In the southern half of the USA, as far north as Arkansas, sexual reproduction of the cotton aphid is not important. Females continue to produce offspring without mating so long as the weather is favourable for feeding and growth. Further north, the cotton aphid can be holocyclic and involve two host species, with a broadleaved tree such as Catalpa, Rhamnus or Hibiscus acting as the primary host. In Europe it reproduces exclusively by asexual reproduction and can produce nearly fifty generations a year under favourable conditions. In Russia various wild plants are hosts to the overwintering eggs. Winged forms then migrate to secondary host species in the families Rosaceae, Chenopodiaceae, Malvaceae, Cruciferae, Cucurbitaceae, Solanaceae, Compositae and others. Parthogenesis on these hosts allows large populations of aphids to build up quickly. The life span of a parthogenetic female is about twenty days in which time it can produce up to 85 nymphs. These mature in about twenty days at 10°C and in about four days at 30°C. As autumn approaches, the winged forms migrate back to the primary hosts. Here, both males and sexual females are produced, mating takes place and the females lay eggs which overwinter, ready to repeat the life cycle the following year.
Predators include midges, lacewings, syrphid fly larvae, anthocorid bugs and ladybirds (ladybeetles). Several members of the Aphidiinae and Aphelinidae wasp families are parasitoids of aphids. One which shows promise as a biocontrol agent is Aphelinus asychis.

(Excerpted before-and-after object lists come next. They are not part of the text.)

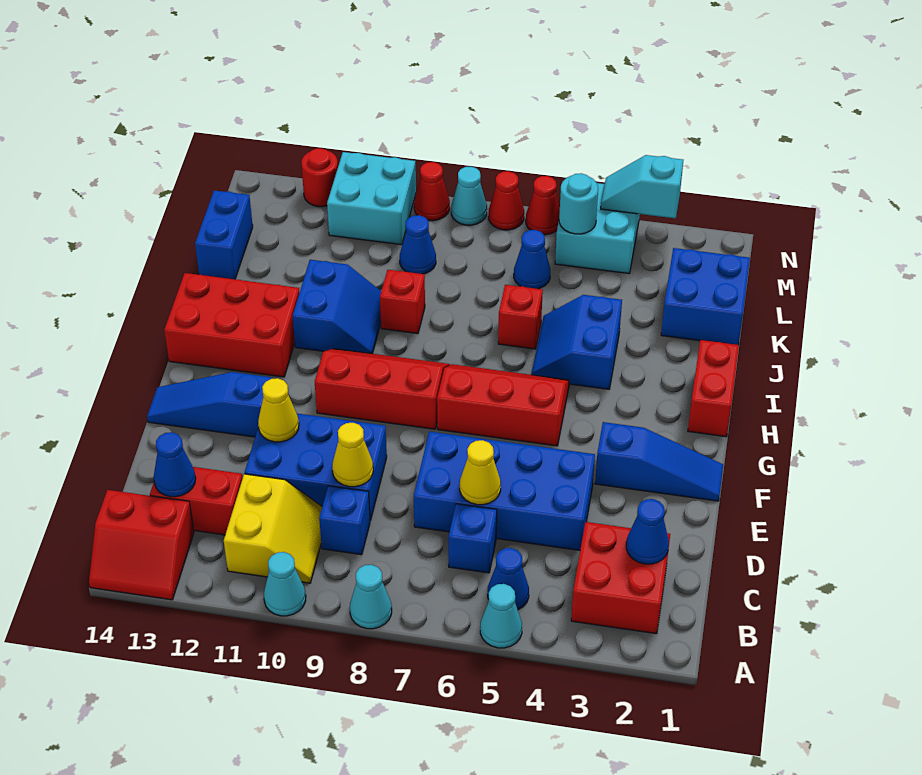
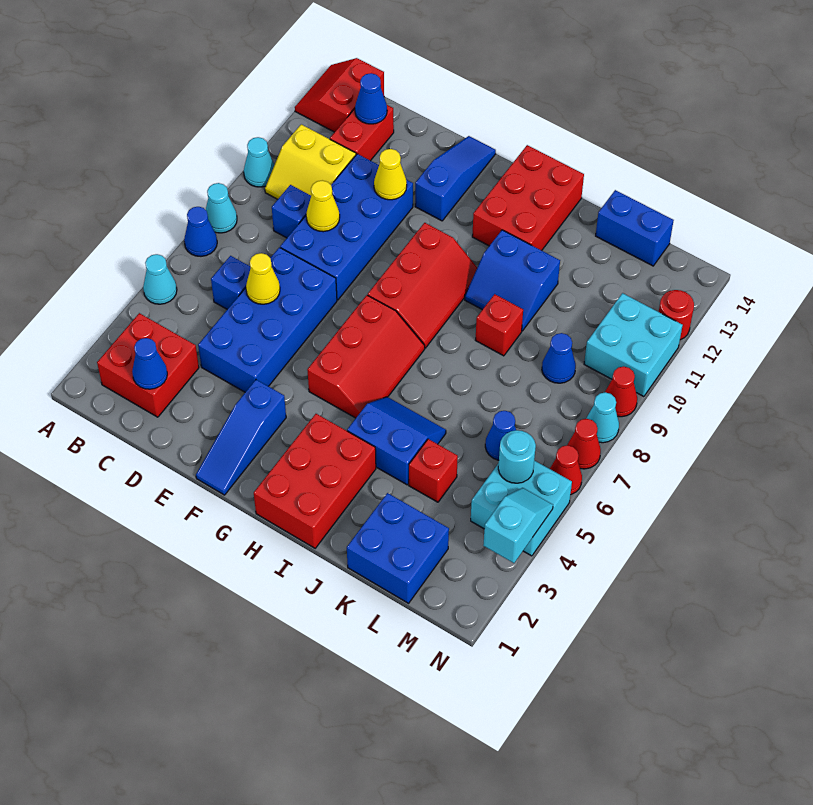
blue cone B5 level 1 -> blue cone A7 level 1
blue brick D9:E11 level 1 -> blue brick D8:E11 level 1
red brick H1:I1 level 1 -> red brick H1:I3 level 1
red brick J6 level 1 -> red brick K4 level 1

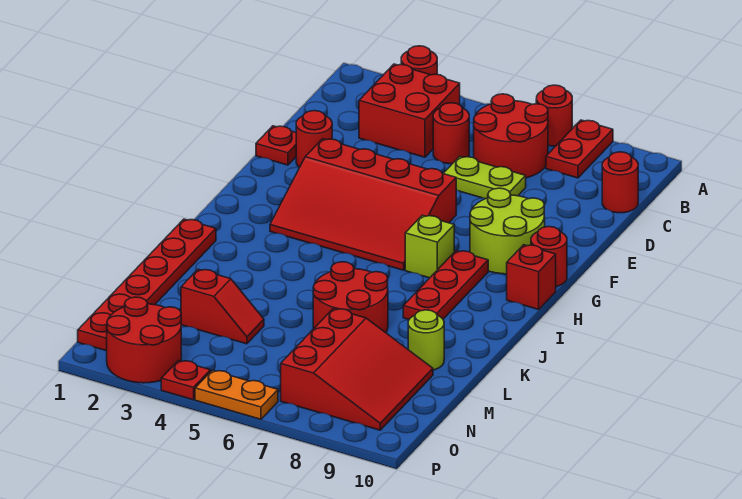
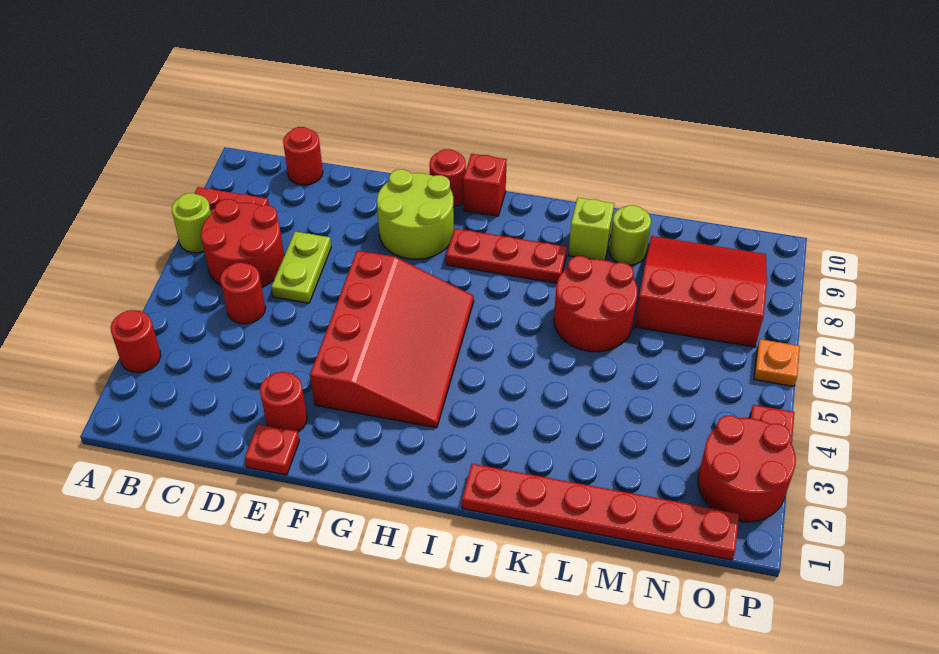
red round brick A7 level 1 -> lime round brick A7 level 1
red brick B3:C4 level 1 -> none
lime brick H7 level 1 -> lime brick K9 level 1
red slope M3:M4 level 1 top 3 -> none
orange plate P5:P6 level 1 -> orange plate P6 level 1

The cotton aphid has a very wide host range with at least 60 host plants being known in Florida and perhaps 700 world-wide. Among cucurbit vegetables, it can seriously affect watermelons, cucumbers, cantaloupes, squash and pumpkin. Other vegetable crops attacked include pepper, eggplant, okra and asparagus. It also affects citrus, cotton and hibiscus.
The adults and nymphs of the cotton aphid feed on the underside of leaves or on the growing tips of shoots, sucking juices from the plant. The foliage may become chlorotic and die prematurely. There is often a great deal of leaf curling and distortion which hinders efficient photosynthesis. Honeydew is excreted by the aphids and this allows sooty moulds to grow, resulting in a decrease in the quantity and quality of the produce. The aphids are a vector of crinkle, mosaic, rosette, CTV and other virus diseases. The aphids' impact is especially important on vegetable crops such as courgette, melon, cucumber, aubergine and strawberry and on cotton, citrus and mallow.
- Stefanie Schirmer, Cetin Sengonca and Peter Blaeser (2008). "Influence of abiotic factors on some biological and ecological characteristics of the aphid parasitoid Aphelinus asychis (Hymenoptera: Aphelinidae) parasitizing Aphis gossypii (Sternorrhyncha: Aphididae)". European Journal of Entomology 105: 121–129.